_Exercise:_ Every record below is to be retyped exactly.

_Records provided:_
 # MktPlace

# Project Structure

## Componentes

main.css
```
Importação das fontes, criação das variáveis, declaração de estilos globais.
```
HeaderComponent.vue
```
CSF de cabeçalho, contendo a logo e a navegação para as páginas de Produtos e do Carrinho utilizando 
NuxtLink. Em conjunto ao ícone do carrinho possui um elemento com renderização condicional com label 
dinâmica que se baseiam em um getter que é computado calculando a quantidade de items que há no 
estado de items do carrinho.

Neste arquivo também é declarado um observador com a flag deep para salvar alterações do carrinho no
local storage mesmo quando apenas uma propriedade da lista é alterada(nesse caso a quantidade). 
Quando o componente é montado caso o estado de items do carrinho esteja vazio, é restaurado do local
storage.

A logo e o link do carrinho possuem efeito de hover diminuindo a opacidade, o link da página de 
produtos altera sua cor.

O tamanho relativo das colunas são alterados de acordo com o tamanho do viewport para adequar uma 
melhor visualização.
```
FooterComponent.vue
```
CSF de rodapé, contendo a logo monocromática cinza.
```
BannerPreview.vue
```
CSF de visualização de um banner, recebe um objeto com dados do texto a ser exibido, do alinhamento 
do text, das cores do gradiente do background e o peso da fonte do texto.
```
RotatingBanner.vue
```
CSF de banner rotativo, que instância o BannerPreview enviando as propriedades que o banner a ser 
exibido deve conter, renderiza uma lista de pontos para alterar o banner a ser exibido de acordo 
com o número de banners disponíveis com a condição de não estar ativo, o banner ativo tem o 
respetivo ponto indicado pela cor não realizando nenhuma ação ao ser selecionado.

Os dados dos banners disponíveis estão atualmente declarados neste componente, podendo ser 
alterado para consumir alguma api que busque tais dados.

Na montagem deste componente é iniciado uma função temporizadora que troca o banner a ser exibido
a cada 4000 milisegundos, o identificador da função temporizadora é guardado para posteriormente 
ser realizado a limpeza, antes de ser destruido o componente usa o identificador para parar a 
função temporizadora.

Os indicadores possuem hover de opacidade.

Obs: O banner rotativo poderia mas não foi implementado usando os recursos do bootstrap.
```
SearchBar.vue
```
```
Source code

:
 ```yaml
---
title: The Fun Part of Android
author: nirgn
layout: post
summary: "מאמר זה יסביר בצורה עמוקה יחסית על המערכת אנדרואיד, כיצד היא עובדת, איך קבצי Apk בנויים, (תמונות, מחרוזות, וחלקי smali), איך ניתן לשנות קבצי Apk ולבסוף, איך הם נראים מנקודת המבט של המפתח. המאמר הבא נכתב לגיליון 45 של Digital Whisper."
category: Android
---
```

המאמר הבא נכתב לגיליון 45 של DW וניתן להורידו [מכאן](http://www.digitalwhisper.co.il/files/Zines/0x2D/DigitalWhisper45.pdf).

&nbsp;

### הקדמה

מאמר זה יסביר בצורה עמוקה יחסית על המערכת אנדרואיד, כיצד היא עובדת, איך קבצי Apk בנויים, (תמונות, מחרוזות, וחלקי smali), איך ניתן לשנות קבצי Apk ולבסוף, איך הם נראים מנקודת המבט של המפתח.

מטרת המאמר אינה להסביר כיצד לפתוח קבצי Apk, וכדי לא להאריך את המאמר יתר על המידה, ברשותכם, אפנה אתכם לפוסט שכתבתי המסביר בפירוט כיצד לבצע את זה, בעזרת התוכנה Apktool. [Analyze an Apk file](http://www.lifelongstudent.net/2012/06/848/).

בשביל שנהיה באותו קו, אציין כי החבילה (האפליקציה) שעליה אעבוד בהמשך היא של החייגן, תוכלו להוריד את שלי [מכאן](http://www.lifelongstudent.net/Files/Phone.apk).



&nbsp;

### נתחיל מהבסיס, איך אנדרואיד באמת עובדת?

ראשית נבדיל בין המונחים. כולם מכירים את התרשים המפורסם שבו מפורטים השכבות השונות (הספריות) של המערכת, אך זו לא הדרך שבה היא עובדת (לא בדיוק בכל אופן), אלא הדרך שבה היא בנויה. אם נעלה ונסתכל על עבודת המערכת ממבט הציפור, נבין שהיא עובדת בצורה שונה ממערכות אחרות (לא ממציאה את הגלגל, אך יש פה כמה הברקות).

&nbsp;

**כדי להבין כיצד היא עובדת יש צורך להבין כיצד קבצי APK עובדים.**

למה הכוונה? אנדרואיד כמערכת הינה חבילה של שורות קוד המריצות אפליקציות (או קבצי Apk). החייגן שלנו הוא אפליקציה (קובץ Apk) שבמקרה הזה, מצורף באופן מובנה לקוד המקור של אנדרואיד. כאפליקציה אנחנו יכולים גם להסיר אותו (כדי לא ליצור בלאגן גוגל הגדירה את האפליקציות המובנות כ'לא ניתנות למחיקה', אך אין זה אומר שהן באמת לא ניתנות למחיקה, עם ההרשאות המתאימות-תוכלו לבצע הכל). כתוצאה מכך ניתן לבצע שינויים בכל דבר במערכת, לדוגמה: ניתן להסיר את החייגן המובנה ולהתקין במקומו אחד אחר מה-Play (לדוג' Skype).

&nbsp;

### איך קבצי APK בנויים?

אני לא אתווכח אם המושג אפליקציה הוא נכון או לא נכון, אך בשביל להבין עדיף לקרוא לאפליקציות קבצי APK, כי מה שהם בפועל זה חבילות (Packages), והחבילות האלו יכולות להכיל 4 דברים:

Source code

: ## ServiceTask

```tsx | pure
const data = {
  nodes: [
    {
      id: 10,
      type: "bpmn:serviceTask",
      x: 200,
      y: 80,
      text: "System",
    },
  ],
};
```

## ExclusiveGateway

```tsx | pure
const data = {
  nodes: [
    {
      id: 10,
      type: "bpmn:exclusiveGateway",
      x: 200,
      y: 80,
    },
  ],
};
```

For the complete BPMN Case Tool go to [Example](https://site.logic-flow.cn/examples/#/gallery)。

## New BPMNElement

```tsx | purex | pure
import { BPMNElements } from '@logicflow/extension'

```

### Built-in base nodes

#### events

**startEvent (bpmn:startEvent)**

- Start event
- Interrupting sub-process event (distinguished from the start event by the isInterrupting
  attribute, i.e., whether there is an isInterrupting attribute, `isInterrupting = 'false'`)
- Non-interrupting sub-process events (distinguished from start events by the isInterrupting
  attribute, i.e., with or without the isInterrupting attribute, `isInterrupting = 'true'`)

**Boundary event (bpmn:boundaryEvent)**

_Solution:_
 # MktPlace

# Project Structure

## Componentes

main.css
```
Importação das fontes, criação das variáveis, declaração de estilos globais.
```
HeaderComponent.vue
```
CSF de cabeçalho, contendo a logo e a navegação para as páginas de Produtos e do Carrinho utilizando 
NuxtLink. Em conjunto ao ícone do carrinho possui um elemento com renderização condicional com label 
dinâmica que se baseiam em um getter que é computado calculando a quantidade de items que há no 
estado de items do carrinho.

Neste arquivo também é declarado um observador com a flag deep para salvar alterações do carrinho no
local storage mesmo quando apenas uma propriedade da lista é alterada(nesse caso a quantidade). 
Quando o componente é montado caso o estado de items do carrinho esteja vazio, é restaurado do local
storage.

A logo e o link do carrinho possuem efeito de hover diminuindo a opacidade, o link da página de 
produtos altera sua cor.

O tamanho relativo das colunas são alterados de acordo com o tamanho do viewport para adequar uma 
melhor visualização.
```
FooterComponent.vue
```
CSF de rodapé, contendo a logo monocromática cinza.
```
BannerPreview.vue
```
CSF de visualização de um banner, recebe um objeto com dados do texto a ser exibido, do alinhamento 
do text, das cores do gradiente do background e o peso da fonte do texto.
```
RotatingBanner.vue
```
CSF de banner rotativo, que instância o BannerPreview enviando as propriedades que o banner a ser 
exibido deve conter, renderiza uma lista de pontos para alterar o banner a ser exibido de acordo 
com o número de banners disponíveis com a condição de não estar ativo, o banner ativo tem o 
respetivo ponto indicado pela cor não realizando nenhuma ação ao ser selecionado.

Os dados dos banners disponíveis estão atualmente declarados neste componente, podendo ser 
alterado para consumir alguma api que busque tais dados.

Na montagem deste componente é iniciado uma função temporizadora que troca o banner a ser exibido
a cada 4000 milisegundos, o identificador da função temporizadora é guardado para posteriormente 
ser realizado a limpeza, antes de ser destruido o componente usa o identificador para parar a 
função temporizadora.

Os indicadores possuem hover de opacidade.

Obs: O banner rotativo poderia mas não foi implementado usando os recursos do bootstrap.
```
SearchBar.vue
```
```
Source code

:
 ```yaml
---
title: The Fun Part of Android
author: nirgn
layout: post
summary: "מאמר זה יסביר בצורה עמוקה יחסית על המערכת אנדרואיד, כיצד היא עובדת, איך קבצי Apk בנויים, (תמונות, מחרוזות, וחלקי smali), איך ניתן לשנות קבצי Apk ולבסוף, איך הם נראים מנקודת המבט של המפתח. המאמר הבא נכתב לגיליון 45 של Digital Whisper."
category: Android
---
```

המאמר הבא נכתב לגיליון 45 של DW וניתן להורידו [מכאן](http://www.digitalwhisper.co.il/files/Zines/0x2D/DigitalWhisper45.pdf).

&nbsp;

### הקדמה

מאמר זה יסביר בצורה עמוקה יחסית על המערכת אנדרואיד, כיצד היא עובדת, איך קבצי Apk בנויים, (תמונות, מחרוזות, וחלקי smali), איך ניתן לשנות קבצי Apk ולבסוף, איך הם נראים מנקודת המבט של המפתח.

מטרת המאמר אינה להסביר כיצד לפתוח קבצי Apk, וכדי לא להאריך את המאמר יתר על המידה, ברשותכם, אפנה אתכם לפוסט שכתבתי המסביר בפירוט כיצד לבצע את זה, בעזרת התוכנה Apktool. [Analyze an Apk file](http://www.lifelongstudent.net/2012/06/848/).

בשביל שנהיה באותו קו, אציין כי החבילה (האפליקציה) שעליה אעבוד בהמשך היא של החייגן, תוכלו להוריד את שלי [מכאן](http://www.lifelongstudent.net/Files/Phone.apk).



&nbsp;

### נתחיל מהבסיס, איך אנדרואיד באמת עובדת?

ראשית נבדיל בין המונחים. כולם מכירים את התרשים המפורסם שבו מפורטים השכבות השונות (הספריות) של המערכת, אך זו לא הדרך שבה היא עובדת (לא בדיוק בכל אופן), אלא הדרך שבה היא בנויה. אם נעלה ונסתכל על עבודת המערכת ממבט הציפור, נבין שהיא עובדת בצורה שונה ממערכות אחרות (לא ממציאה את הגלגל, אך יש פה כמה הברקות).

&nbsp;

**כדי להבין כיצד היא עובדת יש צורך להבין כיצד קבצי APK עובדים.**

למה הכוונה? אנדרואיד כמערכת הינה חבילה של שורות קוד המריצות אפליקציות (או קבצי Apk). החייגן שלנו הוא אפליקציה (קובץ Apk) שבמקרה הזה, מצורף באופן מובנה לקוד המקור של אנדרואיד. כאפליקציה אנחנו יכולים גם להסיר אותו (כדי לא ליצור בלאגן גוגל הגדירה את האפליקציות המובנות כ'לא ניתנות למחיקה', אך אין זה אומר שהן באמת לא ניתנות למחיקה, עם ההרשאות המתאימות-תוכלו לבצע הכל). כתוצאה מכך ניתן לבצע שינויים בכל דבר במערכת, לדוגמה: ניתן להסיר את החייגן המובנה ולהתקין במקומו אחד אחר מה-Play (לדוג' Skype).

&nbsp;

### איך קבצי APK בנויים?

אני לא אתווכח אם המושג אפליקציה הוא נכון או לא נכון, אך בשביל להבין עדיף לקרוא לאפליקציות קבצי APK, כי מה שהם בפועל זה חבילות (Packages), והחבילות האלו יכולות להכיל 4 דברים:

Source code

: ## ServiceTask

```tsx | pure
const data = {
  nodes: [
    {
      id: 10,
      type: "bpmn:serviceTask",
      x: 200,
      y: 80,
      text: "System",
    },
  ],
};
```

## ExclusiveGateway

```tsx | pure
const data = {
  nodes: [
    {
      id: 10,
      type: "bpmn:exclusiveGateway",
      x: 200,
      y: 80,
    },
  ],
};
```

For the complete BPMN Case Tool go to [Example](https://site.logic-flow.cn/examples/#/gallery)。

## New BPMNElement

```tsx | purex | pure
import { BPMNElements } from '@logicflow/extension'

```

### Built-in base nodes

#### events

**startEvent (bpmn:startEvent)**

- Start event
- Interrupting sub-process event (distinguished from the start event by the isInterrupting
  attribute, i.e., whether there is an isInterrupting attribute, `isInterrupting = 'false'`)
- Non-interrupting sub-process events (distinguished from start events by the isInterrupting
  attribute, i.e., with or without the isInterrupting attribute, `isInterrupting = 'true'`)

**Boundary event (bpmn:boundaryEvent)**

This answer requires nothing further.